Cinquante combattants de la milice Tchini ya Tuna, dont quatre femmes, ont remis volontairement cinq fusils d’assaut de type AK-47, un revolver ainsi qu’environ 600 munitions, samedi 21 février 2026 à Balingina, dans le groupement Bokucho en territoire d’Irumu.
La cérémonie s’est déroulée en présence de l’administrateur militaire du territoire, d’un représentant de la 32ᵉ région militaire, des responsables du Programme de Désarmement, Démobilisation et Réinsertion Communautaire et Social, de la MONUSCO, des membres du comité de sécurité ainsi que de la population locale.
Au nom du gouverneur militaire de la province, le lieutenant-général Luboya Nkashama Jonny, l’autorité territoriale a salué un geste « important pour la réconciliation et la stabilité », invitant les autres groupes armés actifs dans la région à suivre cet exemple afin de favoriser le retour durable de la paix.

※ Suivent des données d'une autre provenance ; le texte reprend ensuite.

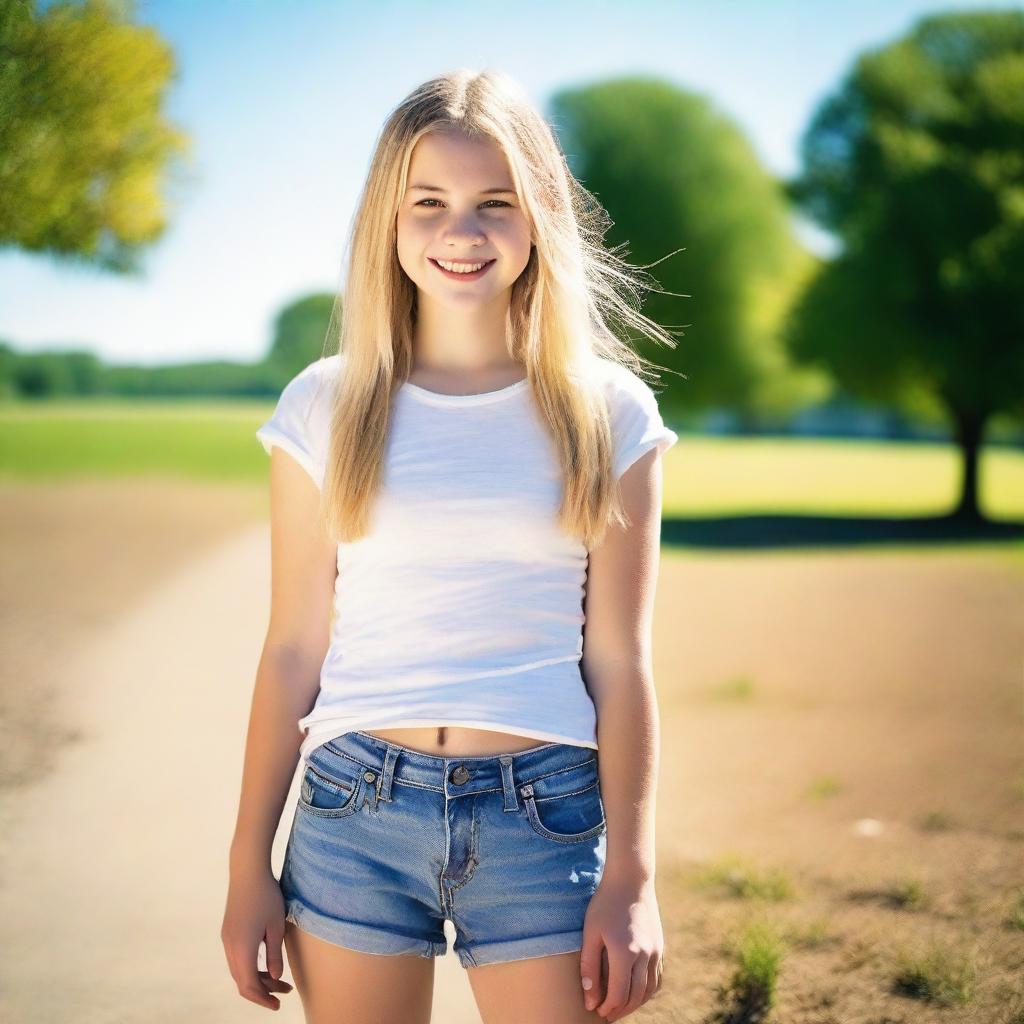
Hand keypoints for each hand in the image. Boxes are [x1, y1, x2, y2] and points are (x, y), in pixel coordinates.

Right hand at [221, 866, 294, 1010]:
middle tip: (284, 991)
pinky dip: (251, 966)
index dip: (263, 999)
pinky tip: (267, 963)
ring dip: (257, 978)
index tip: (278, 1004)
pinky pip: (238, 959)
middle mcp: (230, 947)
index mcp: (242, 949)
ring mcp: (227, 940)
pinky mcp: (228, 932)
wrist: (247, 872)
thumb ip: (274, 954)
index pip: (250, 986)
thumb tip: (276, 976)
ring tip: (280, 978)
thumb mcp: (276, 926)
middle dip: (263, 991)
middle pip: (243, 981)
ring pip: (239, 970)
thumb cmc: (266, 896)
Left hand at [579, 875, 664, 1020]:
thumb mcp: (591, 932)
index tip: (596, 1010)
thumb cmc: (605, 904)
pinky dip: (647, 991)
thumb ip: (589, 967)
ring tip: (620, 1006)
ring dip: (635, 1003)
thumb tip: (590, 999)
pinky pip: (657, 978)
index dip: (607, 1007)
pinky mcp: (660, 946)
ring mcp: (656, 951)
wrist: (631, 880)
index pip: (618, 994)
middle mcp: (645, 954)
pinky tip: (636, 992)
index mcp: (625, 952)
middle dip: (620, 1009)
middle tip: (606, 1014)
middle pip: (635, 996)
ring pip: (649, 990)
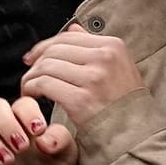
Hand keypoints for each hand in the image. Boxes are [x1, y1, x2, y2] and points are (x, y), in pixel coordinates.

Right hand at [0, 96, 77, 164]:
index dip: (28, 113)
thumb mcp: (66, 155)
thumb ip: (61, 139)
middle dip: (7, 124)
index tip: (38, 130)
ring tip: (9, 160)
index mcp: (26, 120)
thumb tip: (45, 138)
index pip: (21, 103)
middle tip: (22, 146)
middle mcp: (4, 128)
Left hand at [20, 25, 144, 126]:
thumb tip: (72, 29)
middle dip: (35, 63)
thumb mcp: (120, 68)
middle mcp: (104, 58)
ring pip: (47, 66)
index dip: (44, 46)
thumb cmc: (126, 105)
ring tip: (29, 89)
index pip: (68, 37)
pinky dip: (32, 89)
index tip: (32, 58)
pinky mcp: (81, 100)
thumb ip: (94, 47)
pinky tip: (31, 97)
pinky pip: (45, 85)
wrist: (136, 135)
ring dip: (31, 78)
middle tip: (29, 77)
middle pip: (55, 50)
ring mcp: (93, 78)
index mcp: (113, 46)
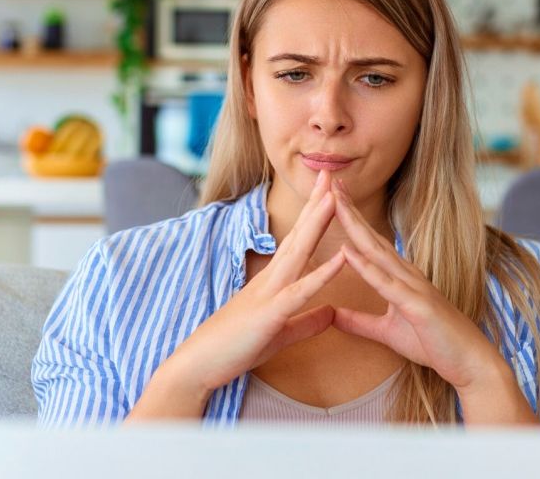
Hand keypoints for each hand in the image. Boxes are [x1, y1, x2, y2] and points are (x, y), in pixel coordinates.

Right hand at [171, 170, 343, 393]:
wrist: (198, 367)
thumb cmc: (235, 348)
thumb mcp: (280, 335)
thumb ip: (307, 322)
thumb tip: (332, 312)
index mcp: (274, 282)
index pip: (299, 241)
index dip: (315, 215)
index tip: (330, 191)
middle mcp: (271, 279)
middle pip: (300, 235)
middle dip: (317, 204)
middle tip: (332, 172)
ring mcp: (269, 293)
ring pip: (299, 252)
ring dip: (318, 223)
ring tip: (335, 197)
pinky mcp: (270, 314)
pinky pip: (301, 291)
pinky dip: (322, 273)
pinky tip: (341, 258)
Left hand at [330, 179, 508, 392]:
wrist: (469, 362)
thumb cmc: (434, 343)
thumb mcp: (388, 332)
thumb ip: (360, 322)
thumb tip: (333, 315)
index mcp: (400, 276)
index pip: (370, 242)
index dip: (351, 219)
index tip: (331, 197)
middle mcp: (406, 273)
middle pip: (370, 236)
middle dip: (349, 209)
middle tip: (329, 183)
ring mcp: (413, 286)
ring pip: (376, 251)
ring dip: (353, 226)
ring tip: (334, 203)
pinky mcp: (417, 304)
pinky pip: (386, 283)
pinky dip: (365, 266)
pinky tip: (347, 252)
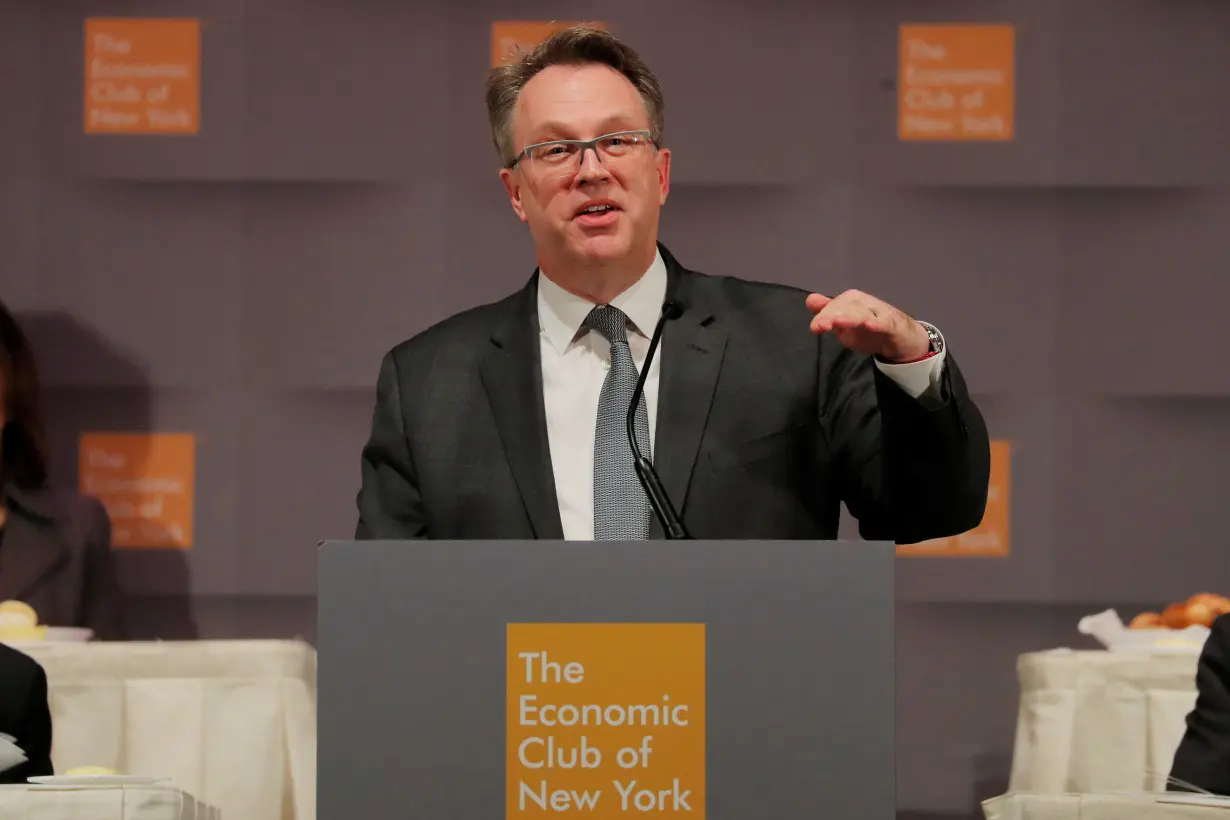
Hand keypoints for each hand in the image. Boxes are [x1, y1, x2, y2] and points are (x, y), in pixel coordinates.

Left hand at [806, 289, 930, 362]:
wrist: (901, 338)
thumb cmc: (869, 329)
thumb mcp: (844, 323)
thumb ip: (827, 313)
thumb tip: (810, 299)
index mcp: (851, 301)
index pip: (834, 306)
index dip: (823, 316)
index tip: (815, 328)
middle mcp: (864, 302)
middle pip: (846, 308)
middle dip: (832, 316)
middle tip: (820, 326)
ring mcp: (879, 312)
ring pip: (862, 314)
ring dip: (850, 317)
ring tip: (838, 322)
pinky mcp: (892, 324)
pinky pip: (884, 323)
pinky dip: (878, 323)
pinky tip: (870, 325)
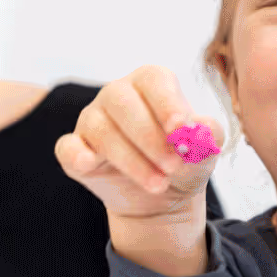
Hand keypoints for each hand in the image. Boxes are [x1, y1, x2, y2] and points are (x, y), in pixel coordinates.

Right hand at [56, 65, 222, 221]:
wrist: (162, 196)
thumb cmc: (184, 161)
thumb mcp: (204, 150)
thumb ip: (208, 135)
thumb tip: (202, 130)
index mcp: (151, 84)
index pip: (154, 80)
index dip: (167, 102)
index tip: (181, 130)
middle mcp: (117, 95)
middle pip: (122, 102)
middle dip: (149, 137)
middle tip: (173, 166)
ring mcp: (92, 120)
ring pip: (101, 129)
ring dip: (131, 159)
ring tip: (158, 184)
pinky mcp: (74, 149)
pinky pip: (68, 147)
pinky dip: (76, 154)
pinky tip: (91, 164)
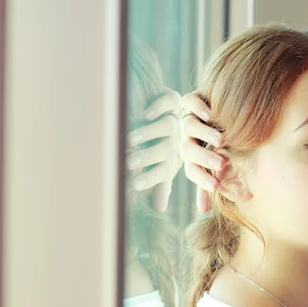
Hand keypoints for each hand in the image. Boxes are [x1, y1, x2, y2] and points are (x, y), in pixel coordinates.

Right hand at [127, 89, 182, 211]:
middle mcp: (178, 137)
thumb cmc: (163, 140)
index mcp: (175, 156)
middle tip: (129, 163)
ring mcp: (176, 117)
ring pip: (167, 126)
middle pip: (167, 149)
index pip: (165, 169)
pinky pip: (169, 101)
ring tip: (131, 140)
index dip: (151, 178)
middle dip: (147, 157)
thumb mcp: (166, 162)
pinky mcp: (173, 97)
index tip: (134, 185)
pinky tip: (146, 114)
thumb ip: (163, 184)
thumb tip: (160, 209)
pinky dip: (158, 107)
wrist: (170, 106)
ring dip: (148, 133)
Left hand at [179, 92, 226, 212]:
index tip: (216, 186)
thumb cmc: (222, 145)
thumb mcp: (217, 165)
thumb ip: (209, 183)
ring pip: (189, 126)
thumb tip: (203, 212)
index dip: (201, 179)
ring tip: (221, 140)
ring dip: (204, 134)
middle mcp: (188, 138)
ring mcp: (189, 118)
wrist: (222, 110)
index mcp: (193, 156)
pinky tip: (211, 114)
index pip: (191, 170)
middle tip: (221, 162)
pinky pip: (189, 101)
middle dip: (204, 158)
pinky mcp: (192, 99)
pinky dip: (198, 107)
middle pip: (188, 150)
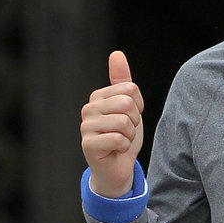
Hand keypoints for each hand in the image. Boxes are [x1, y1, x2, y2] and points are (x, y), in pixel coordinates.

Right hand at [80, 50, 143, 198]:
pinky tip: (115, 151)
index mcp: (97, 97)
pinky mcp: (88, 145)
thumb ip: (123, 82)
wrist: (117, 168)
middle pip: (127, 103)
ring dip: (129, 136)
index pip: (130, 89)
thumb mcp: (129, 107)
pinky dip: (123, 148)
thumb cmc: (123, 137)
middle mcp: (88, 109)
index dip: (137, 107)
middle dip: (134, 121)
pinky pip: (118, 138)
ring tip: (121, 142)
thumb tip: (116, 54)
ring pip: (124, 121)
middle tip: (125, 133)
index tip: (129, 120)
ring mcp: (85, 127)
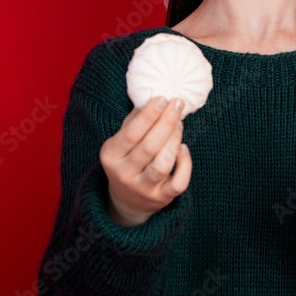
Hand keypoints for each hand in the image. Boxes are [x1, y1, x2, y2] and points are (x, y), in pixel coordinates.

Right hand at [99, 96, 191, 226]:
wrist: (127, 199)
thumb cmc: (127, 159)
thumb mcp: (122, 141)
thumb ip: (134, 121)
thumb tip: (151, 96)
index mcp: (110, 156)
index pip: (131, 134)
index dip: (148, 116)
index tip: (162, 98)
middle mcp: (124, 174)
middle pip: (149, 147)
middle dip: (166, 122)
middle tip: (178, 104)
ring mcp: (142, 189)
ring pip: (163, 164)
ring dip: (174, 140)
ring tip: (179, 124)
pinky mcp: (160, 199)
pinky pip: (178, 182)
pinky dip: (185, 164)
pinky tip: (184, 149)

Prenant la parole pour les ex-combattants, Édouard Matope a affirmé que cette décision vise à permettre à leur communauté de tourner la page de la violence et à contribuer au développement local, lançant un appel aux autres milices à rejoindre le processus de désarmement.
Cette reddition collective s’inscrit dans la stratégie de stabilisation soutenue par le chef de l’État Félix Antoine Tshisekedi pour pacifier l’est de la République démocratique du Congo, particulièrement la province de l’Ituri, longtemps confrontée à l’activisme de groupes armés.